Work item:
Go through the data below and copy each line where the word "begin" occurs.
_____
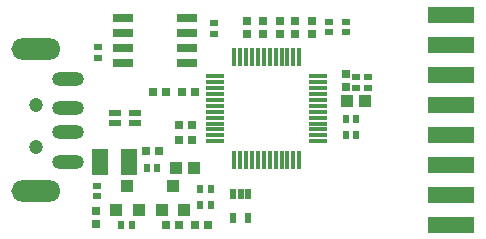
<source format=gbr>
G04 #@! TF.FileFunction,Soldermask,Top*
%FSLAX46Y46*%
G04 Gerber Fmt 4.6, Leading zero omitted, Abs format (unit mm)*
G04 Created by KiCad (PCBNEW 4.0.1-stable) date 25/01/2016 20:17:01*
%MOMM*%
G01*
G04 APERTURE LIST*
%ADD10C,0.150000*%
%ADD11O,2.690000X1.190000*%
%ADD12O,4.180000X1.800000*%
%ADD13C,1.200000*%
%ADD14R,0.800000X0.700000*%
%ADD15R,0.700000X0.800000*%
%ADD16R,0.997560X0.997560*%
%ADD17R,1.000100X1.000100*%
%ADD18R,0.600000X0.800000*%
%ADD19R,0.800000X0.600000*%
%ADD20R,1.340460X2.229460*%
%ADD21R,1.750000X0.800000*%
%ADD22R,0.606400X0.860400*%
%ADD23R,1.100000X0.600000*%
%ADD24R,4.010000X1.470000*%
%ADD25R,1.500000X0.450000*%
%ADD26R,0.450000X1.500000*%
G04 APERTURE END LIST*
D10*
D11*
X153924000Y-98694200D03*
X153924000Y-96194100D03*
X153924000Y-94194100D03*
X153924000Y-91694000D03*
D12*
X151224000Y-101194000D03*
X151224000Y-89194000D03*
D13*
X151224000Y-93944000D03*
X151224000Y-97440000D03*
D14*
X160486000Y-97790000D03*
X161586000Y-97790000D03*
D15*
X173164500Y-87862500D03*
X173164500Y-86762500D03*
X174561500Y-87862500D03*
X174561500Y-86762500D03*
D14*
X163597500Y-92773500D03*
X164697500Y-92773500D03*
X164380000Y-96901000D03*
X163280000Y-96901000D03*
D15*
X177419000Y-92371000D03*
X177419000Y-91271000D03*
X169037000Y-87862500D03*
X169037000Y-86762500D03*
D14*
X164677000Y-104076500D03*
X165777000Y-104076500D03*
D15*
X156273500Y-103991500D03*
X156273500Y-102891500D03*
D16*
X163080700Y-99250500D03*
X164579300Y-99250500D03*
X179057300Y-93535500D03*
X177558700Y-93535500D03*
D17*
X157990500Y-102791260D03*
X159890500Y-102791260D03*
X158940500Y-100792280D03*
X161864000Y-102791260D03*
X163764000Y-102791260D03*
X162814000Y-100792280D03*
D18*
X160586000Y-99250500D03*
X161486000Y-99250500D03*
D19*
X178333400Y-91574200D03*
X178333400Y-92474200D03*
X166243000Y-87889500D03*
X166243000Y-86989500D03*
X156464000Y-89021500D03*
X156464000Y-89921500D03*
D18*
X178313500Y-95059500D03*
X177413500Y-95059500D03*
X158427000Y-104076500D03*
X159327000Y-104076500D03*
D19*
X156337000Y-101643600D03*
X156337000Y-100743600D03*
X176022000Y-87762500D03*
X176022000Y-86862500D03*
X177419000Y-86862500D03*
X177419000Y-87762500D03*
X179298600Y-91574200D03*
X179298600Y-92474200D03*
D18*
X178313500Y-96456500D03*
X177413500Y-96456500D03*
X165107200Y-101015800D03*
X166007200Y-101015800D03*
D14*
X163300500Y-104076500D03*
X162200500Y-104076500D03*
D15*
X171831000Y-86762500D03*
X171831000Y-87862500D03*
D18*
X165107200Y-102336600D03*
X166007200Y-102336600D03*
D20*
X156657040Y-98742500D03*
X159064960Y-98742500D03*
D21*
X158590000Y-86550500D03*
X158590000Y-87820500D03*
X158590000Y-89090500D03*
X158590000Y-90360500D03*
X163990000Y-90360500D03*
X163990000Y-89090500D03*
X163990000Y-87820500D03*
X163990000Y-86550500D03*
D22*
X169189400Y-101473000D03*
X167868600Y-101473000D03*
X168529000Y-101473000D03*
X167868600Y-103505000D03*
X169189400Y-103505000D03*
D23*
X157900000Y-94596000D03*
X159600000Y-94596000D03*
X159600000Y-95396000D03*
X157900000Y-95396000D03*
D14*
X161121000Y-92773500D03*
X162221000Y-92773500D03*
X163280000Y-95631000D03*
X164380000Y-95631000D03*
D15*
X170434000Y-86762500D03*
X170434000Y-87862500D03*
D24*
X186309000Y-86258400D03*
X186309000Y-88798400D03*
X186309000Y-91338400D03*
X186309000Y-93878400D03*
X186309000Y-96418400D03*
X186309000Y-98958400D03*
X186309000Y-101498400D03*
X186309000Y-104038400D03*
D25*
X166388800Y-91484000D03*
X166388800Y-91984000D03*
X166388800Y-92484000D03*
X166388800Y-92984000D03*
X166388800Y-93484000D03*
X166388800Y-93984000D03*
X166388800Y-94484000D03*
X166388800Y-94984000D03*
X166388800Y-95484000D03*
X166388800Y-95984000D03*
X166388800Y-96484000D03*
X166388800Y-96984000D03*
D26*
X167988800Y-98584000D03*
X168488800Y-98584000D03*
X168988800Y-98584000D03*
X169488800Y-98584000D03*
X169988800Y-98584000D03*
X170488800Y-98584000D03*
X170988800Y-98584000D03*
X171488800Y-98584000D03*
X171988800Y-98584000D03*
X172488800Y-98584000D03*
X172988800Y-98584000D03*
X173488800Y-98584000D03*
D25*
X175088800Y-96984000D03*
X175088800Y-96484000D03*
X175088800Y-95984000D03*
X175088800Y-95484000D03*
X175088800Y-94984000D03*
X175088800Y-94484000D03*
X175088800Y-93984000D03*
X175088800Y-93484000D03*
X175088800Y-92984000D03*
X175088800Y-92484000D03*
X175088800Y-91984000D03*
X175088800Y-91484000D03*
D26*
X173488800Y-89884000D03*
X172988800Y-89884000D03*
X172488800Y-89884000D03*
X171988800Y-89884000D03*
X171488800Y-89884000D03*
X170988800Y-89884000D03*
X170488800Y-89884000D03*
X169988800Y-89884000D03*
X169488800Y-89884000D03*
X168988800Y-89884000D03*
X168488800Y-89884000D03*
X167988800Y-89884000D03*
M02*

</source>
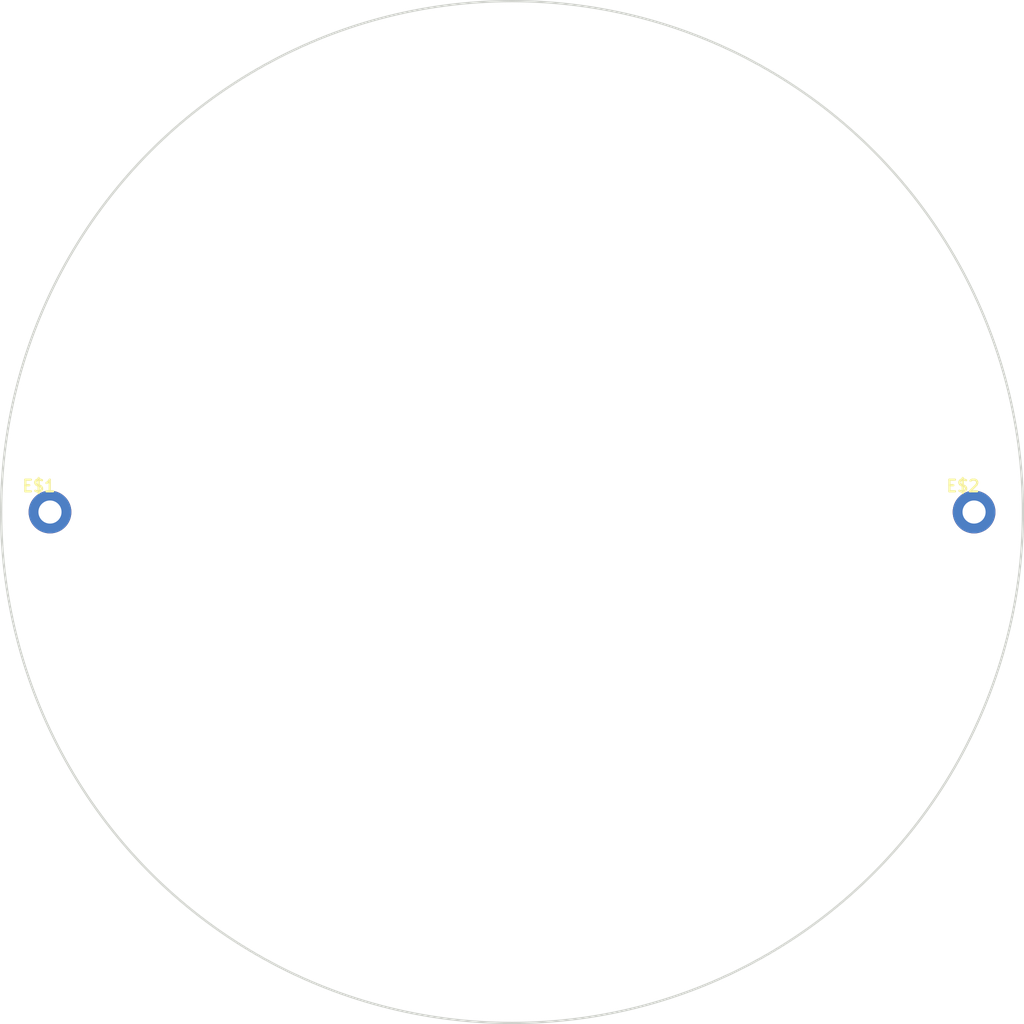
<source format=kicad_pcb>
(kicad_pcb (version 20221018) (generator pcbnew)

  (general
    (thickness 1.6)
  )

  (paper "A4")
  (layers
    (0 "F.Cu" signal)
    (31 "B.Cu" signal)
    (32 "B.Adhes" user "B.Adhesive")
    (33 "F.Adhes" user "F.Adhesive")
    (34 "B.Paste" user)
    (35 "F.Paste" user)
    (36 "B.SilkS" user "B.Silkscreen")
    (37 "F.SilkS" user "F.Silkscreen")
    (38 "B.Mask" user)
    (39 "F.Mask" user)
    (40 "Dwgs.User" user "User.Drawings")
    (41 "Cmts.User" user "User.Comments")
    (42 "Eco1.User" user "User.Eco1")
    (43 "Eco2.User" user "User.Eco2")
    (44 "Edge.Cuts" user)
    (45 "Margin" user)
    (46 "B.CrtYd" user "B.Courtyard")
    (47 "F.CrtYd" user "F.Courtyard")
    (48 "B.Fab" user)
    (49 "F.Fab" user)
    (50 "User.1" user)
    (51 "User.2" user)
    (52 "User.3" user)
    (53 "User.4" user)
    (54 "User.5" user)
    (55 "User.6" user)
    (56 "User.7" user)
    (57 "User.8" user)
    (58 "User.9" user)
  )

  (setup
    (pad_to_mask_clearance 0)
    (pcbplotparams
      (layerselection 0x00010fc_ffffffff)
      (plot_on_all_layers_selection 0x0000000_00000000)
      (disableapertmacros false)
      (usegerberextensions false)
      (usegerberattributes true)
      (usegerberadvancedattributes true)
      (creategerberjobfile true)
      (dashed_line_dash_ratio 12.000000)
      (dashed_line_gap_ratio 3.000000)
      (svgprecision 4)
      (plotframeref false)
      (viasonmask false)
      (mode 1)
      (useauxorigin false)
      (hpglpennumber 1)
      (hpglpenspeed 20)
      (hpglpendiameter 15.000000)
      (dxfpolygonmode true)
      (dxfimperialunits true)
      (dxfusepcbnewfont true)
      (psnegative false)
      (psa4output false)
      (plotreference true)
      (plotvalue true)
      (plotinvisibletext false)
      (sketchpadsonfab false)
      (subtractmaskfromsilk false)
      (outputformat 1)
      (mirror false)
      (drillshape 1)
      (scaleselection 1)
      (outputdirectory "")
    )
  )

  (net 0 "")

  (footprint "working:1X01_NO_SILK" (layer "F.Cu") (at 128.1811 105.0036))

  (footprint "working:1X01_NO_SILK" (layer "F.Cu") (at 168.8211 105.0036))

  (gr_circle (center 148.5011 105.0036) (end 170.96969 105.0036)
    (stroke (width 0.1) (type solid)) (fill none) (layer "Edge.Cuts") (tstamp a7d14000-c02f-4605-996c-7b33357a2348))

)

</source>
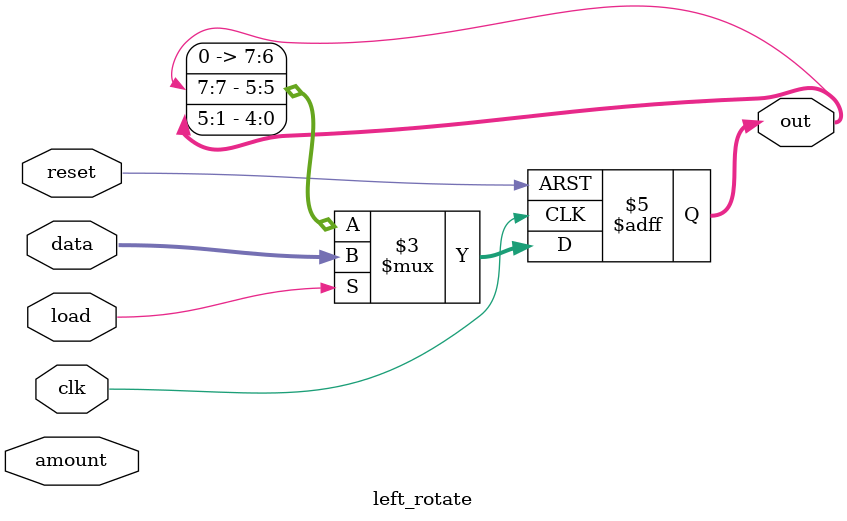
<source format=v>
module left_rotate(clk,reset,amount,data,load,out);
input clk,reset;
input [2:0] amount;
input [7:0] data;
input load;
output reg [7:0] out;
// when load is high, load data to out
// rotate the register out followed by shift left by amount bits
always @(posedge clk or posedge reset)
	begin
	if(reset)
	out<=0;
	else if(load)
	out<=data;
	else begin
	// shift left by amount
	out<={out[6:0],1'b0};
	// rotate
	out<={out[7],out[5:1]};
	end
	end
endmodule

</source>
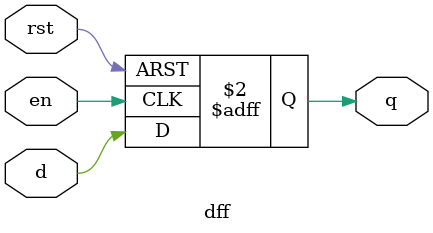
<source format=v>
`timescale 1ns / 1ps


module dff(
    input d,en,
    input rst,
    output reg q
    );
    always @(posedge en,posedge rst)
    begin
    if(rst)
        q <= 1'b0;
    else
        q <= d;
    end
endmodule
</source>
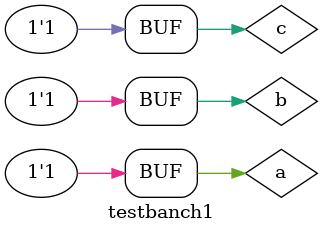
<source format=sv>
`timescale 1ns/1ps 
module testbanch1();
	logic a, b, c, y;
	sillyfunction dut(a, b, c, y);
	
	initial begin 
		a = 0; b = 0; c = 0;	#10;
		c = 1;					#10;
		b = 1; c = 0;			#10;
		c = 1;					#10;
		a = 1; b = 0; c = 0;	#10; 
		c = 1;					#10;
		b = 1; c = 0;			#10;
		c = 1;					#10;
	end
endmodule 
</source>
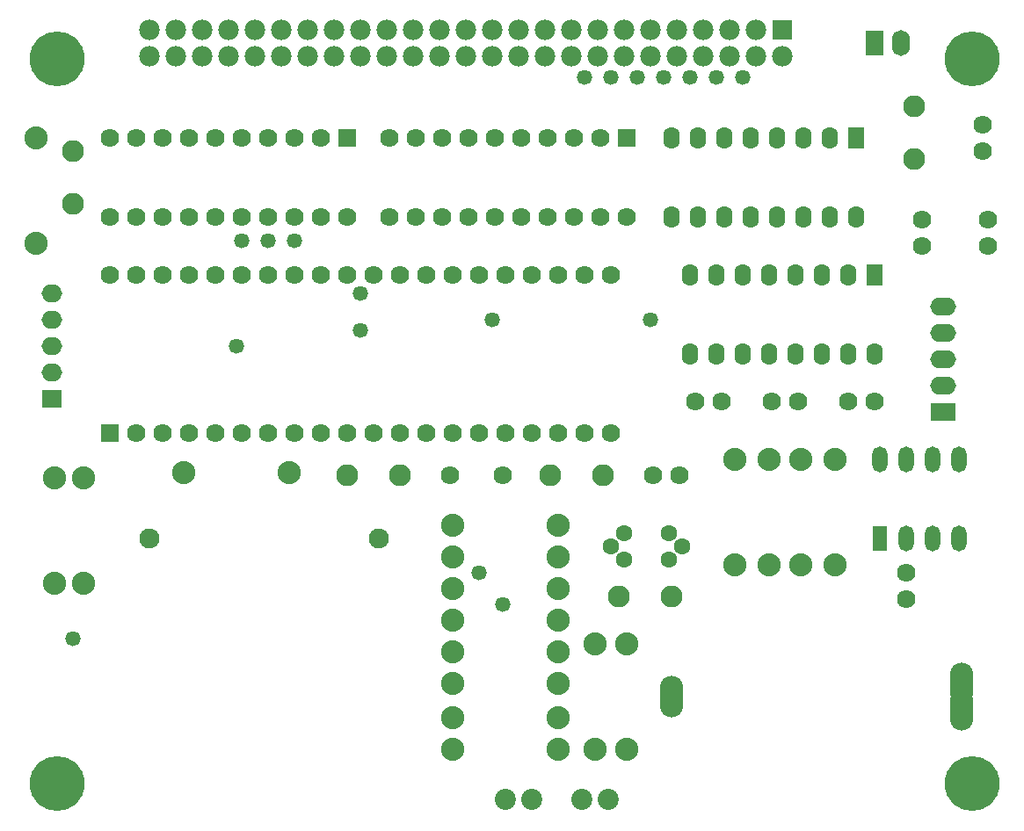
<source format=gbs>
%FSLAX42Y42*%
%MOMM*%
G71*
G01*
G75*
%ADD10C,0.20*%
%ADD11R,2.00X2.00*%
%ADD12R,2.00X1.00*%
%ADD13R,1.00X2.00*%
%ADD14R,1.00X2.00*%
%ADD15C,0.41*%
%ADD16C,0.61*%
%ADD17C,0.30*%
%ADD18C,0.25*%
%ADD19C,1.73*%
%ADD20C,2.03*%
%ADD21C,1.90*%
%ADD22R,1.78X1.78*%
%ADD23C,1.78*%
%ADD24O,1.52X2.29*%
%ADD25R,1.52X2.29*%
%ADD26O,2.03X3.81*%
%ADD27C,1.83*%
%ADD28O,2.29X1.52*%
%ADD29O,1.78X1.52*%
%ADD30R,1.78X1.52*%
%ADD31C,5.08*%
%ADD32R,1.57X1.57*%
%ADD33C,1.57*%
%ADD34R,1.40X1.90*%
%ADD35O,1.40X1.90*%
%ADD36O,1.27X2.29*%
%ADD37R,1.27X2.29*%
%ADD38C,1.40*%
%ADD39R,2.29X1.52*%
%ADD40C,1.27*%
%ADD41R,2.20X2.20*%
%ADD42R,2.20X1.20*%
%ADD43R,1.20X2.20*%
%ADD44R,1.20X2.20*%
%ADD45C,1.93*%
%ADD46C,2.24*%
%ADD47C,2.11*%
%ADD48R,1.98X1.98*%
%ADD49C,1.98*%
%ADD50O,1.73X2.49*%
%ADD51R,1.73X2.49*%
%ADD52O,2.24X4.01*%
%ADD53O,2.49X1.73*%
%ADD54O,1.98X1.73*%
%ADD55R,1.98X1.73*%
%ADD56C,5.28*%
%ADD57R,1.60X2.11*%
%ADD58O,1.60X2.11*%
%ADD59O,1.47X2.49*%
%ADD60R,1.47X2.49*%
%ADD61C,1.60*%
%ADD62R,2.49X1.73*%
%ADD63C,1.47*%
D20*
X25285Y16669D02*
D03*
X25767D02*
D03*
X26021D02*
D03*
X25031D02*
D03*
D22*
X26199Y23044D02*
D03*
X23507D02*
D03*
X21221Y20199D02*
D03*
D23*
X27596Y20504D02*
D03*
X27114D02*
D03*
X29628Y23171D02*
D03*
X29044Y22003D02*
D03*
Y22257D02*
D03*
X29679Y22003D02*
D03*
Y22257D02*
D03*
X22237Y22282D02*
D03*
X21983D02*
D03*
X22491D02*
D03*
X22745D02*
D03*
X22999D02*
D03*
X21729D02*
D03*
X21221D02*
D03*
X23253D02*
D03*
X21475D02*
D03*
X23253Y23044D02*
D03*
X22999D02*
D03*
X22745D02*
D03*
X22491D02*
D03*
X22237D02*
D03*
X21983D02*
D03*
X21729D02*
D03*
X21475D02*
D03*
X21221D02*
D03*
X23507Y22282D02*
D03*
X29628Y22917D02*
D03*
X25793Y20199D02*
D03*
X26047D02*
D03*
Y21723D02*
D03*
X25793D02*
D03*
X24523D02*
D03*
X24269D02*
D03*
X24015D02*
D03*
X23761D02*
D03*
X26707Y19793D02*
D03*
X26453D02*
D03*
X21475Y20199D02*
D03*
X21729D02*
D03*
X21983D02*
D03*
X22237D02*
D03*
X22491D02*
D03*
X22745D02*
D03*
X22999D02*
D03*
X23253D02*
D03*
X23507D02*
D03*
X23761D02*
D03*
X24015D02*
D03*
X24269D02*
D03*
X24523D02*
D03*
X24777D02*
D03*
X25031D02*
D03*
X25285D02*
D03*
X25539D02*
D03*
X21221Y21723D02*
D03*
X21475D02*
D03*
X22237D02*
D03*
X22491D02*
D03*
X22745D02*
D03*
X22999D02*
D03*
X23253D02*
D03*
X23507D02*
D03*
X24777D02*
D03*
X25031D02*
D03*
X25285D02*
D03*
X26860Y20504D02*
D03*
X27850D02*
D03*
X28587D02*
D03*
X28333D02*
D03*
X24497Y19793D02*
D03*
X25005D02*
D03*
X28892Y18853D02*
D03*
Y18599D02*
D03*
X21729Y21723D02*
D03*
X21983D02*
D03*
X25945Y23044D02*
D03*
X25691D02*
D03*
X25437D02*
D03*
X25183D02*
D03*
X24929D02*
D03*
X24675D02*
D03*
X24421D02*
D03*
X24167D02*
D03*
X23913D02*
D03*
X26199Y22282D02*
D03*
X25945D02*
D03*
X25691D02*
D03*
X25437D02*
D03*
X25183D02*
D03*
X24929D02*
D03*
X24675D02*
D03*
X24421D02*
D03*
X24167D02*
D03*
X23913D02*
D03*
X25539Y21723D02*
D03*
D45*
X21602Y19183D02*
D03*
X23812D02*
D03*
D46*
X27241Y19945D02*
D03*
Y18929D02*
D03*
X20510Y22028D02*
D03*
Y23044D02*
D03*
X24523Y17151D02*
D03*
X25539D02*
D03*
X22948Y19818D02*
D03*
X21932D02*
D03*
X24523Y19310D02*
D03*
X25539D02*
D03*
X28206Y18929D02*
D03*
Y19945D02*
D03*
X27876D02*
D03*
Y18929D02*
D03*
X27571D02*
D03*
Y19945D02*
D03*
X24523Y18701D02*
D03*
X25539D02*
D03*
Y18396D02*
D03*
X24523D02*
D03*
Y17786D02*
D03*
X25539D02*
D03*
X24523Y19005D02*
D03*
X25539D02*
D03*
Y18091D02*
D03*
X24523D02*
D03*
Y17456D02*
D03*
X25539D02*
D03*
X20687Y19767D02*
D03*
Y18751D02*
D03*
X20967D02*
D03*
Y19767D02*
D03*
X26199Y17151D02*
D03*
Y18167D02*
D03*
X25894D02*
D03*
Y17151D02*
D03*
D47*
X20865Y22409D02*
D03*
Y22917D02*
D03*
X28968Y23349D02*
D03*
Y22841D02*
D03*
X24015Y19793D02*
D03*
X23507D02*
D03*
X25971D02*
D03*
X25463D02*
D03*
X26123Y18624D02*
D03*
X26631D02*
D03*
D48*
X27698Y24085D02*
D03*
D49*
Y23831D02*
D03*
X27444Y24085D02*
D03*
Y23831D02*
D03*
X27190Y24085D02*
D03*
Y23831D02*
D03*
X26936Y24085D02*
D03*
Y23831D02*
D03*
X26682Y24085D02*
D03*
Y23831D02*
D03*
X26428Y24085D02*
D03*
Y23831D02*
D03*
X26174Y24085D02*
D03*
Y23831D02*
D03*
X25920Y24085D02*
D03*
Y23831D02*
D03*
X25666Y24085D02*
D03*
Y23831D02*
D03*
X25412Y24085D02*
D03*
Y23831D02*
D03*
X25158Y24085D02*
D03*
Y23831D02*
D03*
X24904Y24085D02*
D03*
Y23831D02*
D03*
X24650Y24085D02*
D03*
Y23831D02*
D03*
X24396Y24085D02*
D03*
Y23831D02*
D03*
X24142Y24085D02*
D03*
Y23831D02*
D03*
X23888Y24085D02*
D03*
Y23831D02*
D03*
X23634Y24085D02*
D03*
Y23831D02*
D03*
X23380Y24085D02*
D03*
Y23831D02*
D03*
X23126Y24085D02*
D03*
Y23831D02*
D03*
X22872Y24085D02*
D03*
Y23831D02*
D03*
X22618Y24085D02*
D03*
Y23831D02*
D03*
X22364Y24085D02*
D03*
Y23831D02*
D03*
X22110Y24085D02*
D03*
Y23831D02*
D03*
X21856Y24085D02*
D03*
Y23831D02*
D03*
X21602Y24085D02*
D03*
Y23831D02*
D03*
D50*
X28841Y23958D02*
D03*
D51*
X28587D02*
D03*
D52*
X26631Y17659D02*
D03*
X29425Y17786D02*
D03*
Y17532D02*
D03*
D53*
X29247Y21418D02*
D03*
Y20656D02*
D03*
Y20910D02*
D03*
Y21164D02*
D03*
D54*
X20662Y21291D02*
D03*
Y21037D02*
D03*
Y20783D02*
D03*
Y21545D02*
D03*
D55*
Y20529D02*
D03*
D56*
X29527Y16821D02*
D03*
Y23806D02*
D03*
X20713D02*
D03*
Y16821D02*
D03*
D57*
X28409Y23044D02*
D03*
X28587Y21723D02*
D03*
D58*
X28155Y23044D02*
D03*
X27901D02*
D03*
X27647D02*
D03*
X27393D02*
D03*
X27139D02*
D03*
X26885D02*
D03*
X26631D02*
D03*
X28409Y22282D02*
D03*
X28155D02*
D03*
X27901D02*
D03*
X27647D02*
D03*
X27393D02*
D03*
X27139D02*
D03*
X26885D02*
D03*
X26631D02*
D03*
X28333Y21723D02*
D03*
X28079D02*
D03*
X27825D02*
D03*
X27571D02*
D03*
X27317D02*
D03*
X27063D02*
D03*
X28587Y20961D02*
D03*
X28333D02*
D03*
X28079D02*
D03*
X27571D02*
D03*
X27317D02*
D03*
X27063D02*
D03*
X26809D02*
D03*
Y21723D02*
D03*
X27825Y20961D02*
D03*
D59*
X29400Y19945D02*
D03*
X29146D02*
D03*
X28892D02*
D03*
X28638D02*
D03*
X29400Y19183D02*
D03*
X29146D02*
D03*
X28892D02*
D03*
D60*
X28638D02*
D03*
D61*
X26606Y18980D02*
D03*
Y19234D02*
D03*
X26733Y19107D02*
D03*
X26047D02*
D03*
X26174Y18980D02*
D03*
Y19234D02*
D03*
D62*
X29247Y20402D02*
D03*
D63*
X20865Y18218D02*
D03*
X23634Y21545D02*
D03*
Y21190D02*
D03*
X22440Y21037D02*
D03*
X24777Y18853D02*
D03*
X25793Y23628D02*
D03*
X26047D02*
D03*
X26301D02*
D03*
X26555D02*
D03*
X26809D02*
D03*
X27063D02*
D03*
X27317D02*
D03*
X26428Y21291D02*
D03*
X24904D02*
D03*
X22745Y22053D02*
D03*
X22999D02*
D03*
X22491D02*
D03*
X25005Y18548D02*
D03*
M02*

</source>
_____
Task output:
	begin
	else begin
    begin
	initial begin 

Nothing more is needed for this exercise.